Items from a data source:
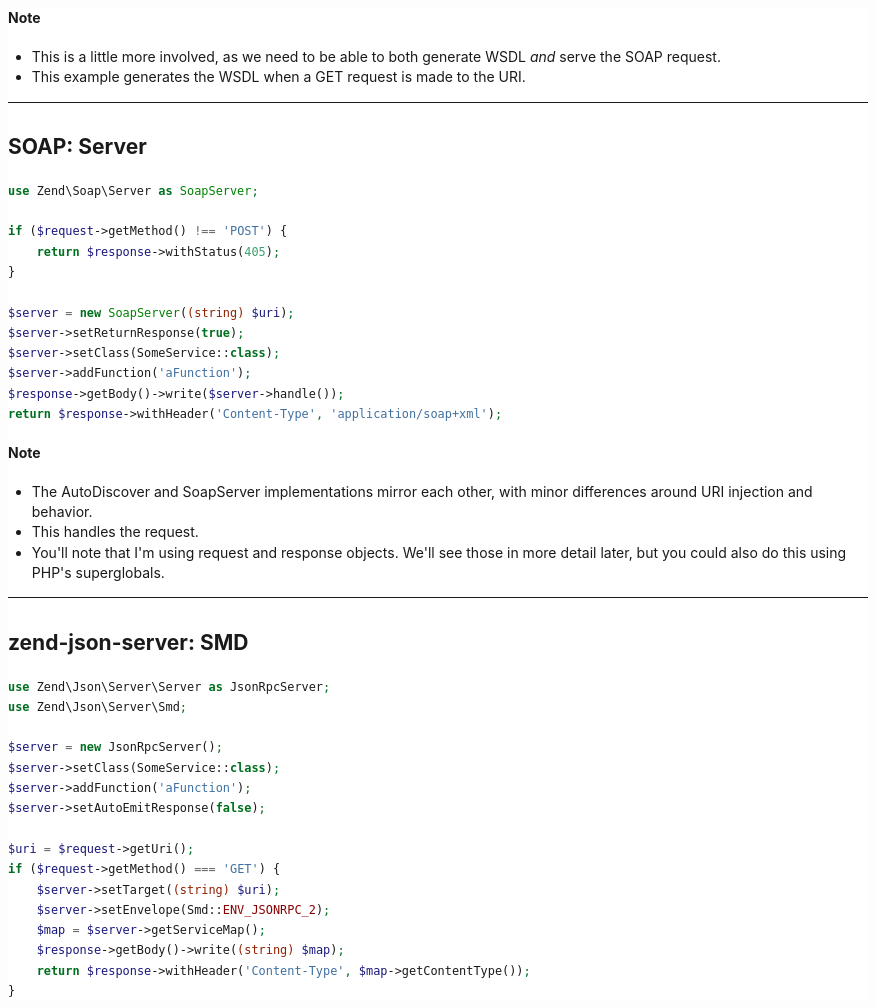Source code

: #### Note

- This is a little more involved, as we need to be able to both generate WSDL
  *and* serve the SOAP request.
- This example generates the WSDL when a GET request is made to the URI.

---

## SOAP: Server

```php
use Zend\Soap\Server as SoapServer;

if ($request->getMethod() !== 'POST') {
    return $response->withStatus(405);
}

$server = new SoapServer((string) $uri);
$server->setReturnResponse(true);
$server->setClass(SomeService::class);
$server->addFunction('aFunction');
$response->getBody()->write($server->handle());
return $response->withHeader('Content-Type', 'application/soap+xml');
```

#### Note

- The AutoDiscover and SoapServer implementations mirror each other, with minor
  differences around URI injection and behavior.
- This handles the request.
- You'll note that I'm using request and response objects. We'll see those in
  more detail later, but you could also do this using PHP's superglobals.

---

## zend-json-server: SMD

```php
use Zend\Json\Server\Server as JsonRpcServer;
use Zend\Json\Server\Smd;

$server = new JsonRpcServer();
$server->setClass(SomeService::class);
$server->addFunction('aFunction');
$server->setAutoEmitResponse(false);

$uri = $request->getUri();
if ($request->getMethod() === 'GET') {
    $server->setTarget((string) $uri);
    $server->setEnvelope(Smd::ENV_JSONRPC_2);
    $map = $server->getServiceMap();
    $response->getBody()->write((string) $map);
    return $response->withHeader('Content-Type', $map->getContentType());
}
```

■ Brief
Using the entries above, tally every line that holds the word "Type". Answer with that number only.

■ Task output
2